At such a high volume of requests it probably makes sense to consider going one ...

jrockway · on Dec 13, 2019

I think using HTTPS is fine. But there is probably some value in using GRPC+proto by default instead of REST+json. With client-side streaming, you set up and tear down the connection less frequently, and that means you negotiate TLS and send initial headers less frequently. And the messages themselves are smaller, especially for small messages.

https://nilsmagnus.github.io/post/proto-json-sizes/

GRPC streaming is almost as efficient as just using a raw TCP stream, but saves you having to write the protocol glue code. There are already clients and servers that work, and you can just write your protocol definition in the form of a protocol buffer. Worth a look for this use case.

(Also, the clients know how to do load balancing, so you don't have to pay Amazon to do it for you. Unlike browsers, most language's GRPC clients are happy to take a list of IP addresses from DNS and only send requests to the healthy endpoints.
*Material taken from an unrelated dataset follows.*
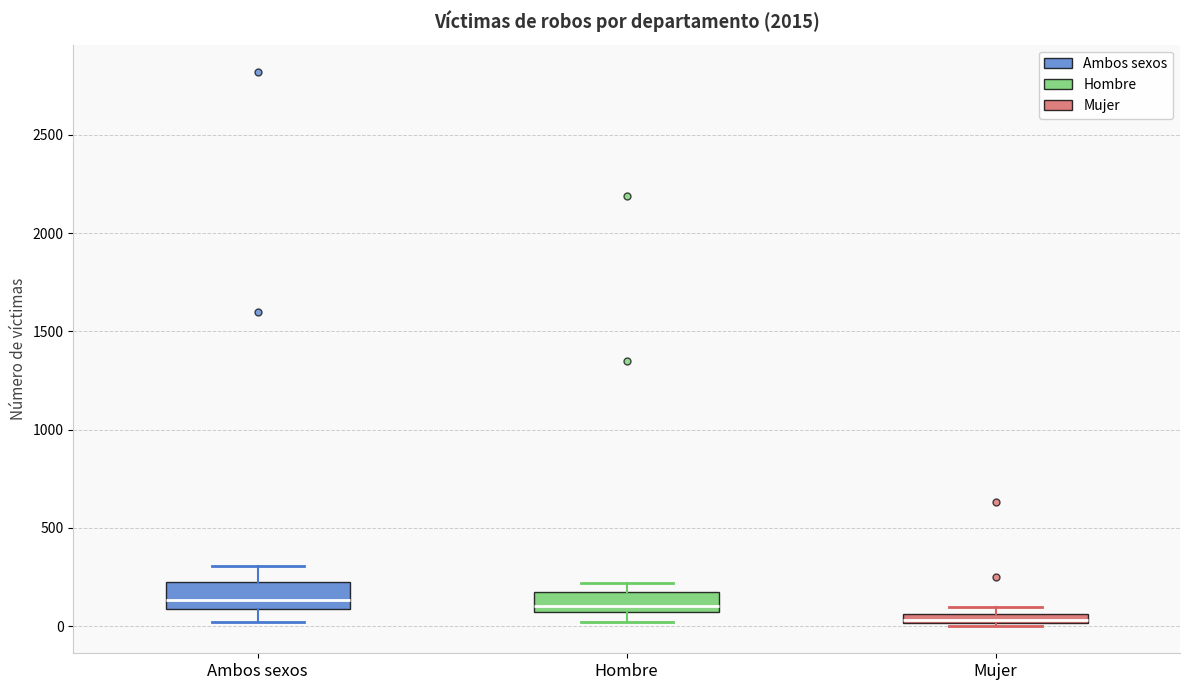

Where is the lower edge of the box for Mujer on the y-axis? The values are not printed on the chart, so give them approximately, as read against the axis.

0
Browsers, if you're lucky, try opening a TCP connection but will happy keep the same IP address even if it 503s on every request. Chrome, Firefox, and Safari all do different things.)

mr__y · on Dec 13, 2019

>the clients know how to do load balancing

that is of course true, but they won't be able to ommit not working/failed/overloaded nodes whereas a load balancer might be able to do so. On the other hand the client might be programmed to just use another IP from the list and resend request if one node fails to answer, but this would increase the total time required by the client to do a successful connection. I also realise that non-responsing nodes might be rare enough for this to be a negligible problem - just playing devils advocate here.

jrockway · on Dec 14, 2019

No you can do all that stuff with grpc. You can use active health checks (grpc.health.v1) to add or remove nodes from the pool. (You can configure the algorithm that is used to select a healthy channel for the next request, too.) You can also talk to a central load balancer, which provides your client with a list of endpoints it's allowed to talk to.

When you control the client, you don't have to resort to L3 hacks to distribute load. You can just tell the client which replicas are healthy. (And both ends can report back to give the central load balancer information on whether or not the supposed healthy endpoints actually are.)

L3 load balancing actually works somewhat poorly for HTTP/2 and gRPC anyway. They only balance TCP connections, but you really want to balance requests. That is why people have proxies like Envoy in the middle; the client isn't smart enough to be able to do that, but it is. But if you control the client, you can skip all that and do the right thing with very little resources.

namibj · on Dec 14, 2019

If your nodes are large enough, you won't need to balance requests directly. You do need it to work on 5~50 requests in parallel, however.

bureaucrat · on Dec 13, 2019

Or just encrypt in-house and use HTTP.

maxkuzmins · on Dec 13, 2019

These guys receive requests from mobile devices. Afaik sending unencrypted HTTP requests is not allowed on some platforms (e.g. iOS).

throw03172019 · on Dec 13, 2019

You can disable transport security for a certain domain using the plist key NSAppTransportSecurity. But you rarely should do this :)

https://developer.apple.com/library/ios/documentation/Genera...

bureaucrat · on Dec 13, 2019

First, they can offer both http and https endpoints. Second, you can send HTTP request if you set NSAllowsArbitraryLoads=true.

jrockway · on Dec 13, 2019

I think you should think long and hard before you roll your own crypto.

gberger · on Dec 13, 2019

You don't need to roll your own crypto in order to encrypt in-house.